Data provided:
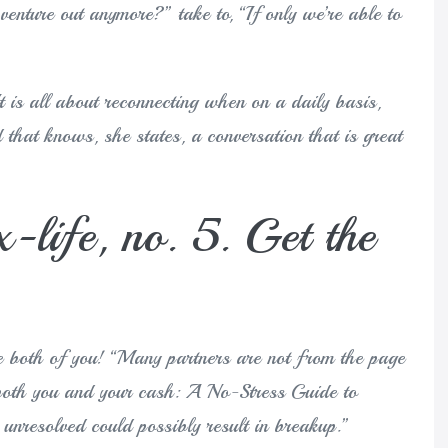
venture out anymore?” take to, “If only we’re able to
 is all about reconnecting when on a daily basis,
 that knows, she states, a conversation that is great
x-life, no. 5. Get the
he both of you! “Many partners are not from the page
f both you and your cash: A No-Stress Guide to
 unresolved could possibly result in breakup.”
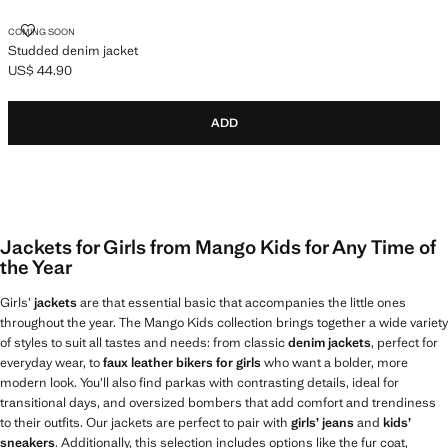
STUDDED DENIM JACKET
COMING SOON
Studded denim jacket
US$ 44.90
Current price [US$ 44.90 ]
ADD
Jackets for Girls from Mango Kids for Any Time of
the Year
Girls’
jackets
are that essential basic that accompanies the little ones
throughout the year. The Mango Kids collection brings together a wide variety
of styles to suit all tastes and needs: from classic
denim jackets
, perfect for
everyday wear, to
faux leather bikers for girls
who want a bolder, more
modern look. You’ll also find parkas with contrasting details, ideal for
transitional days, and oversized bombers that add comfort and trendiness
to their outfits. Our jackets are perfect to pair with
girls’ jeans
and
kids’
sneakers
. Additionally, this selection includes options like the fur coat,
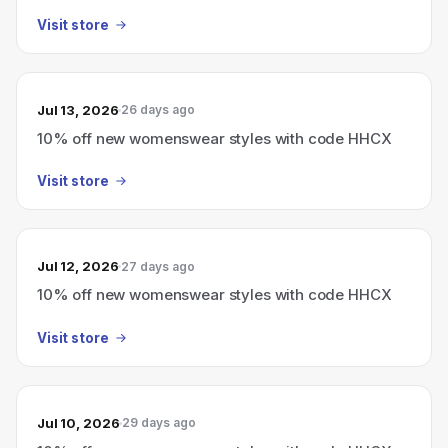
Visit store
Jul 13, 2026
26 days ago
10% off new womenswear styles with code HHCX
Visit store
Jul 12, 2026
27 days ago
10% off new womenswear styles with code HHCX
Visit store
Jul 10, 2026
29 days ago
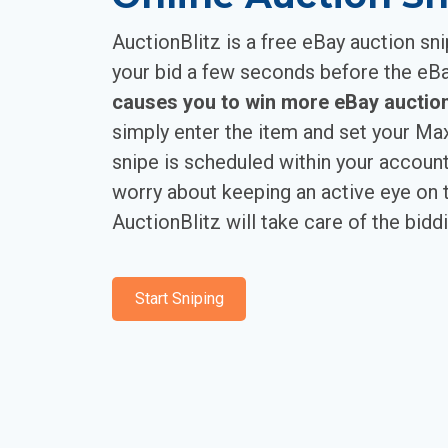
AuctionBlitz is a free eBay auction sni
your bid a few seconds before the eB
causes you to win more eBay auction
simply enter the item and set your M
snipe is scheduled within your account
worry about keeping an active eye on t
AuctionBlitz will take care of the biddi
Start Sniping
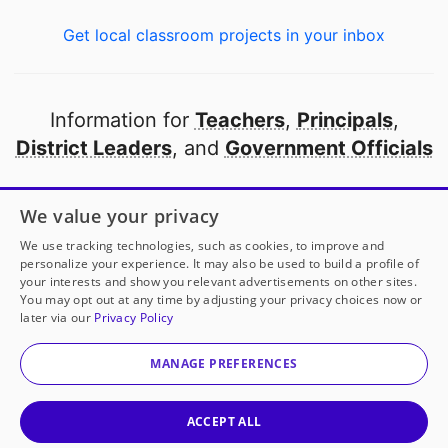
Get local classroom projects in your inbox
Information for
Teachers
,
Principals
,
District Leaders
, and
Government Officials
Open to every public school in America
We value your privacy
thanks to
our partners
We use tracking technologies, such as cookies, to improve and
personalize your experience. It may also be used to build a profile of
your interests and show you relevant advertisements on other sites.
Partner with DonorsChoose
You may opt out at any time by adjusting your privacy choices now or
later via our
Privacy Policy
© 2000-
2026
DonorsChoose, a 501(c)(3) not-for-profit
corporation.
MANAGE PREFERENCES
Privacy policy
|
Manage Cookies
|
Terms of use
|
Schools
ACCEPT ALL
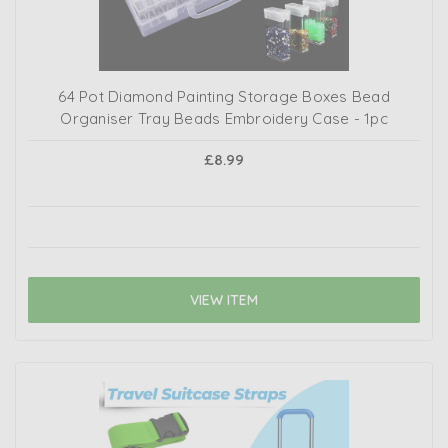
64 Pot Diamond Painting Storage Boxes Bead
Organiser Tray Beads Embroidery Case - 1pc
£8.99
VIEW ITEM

Directive: If a line in the entries holds the word "both", count it. Report the total only.

Answer to the problem: 2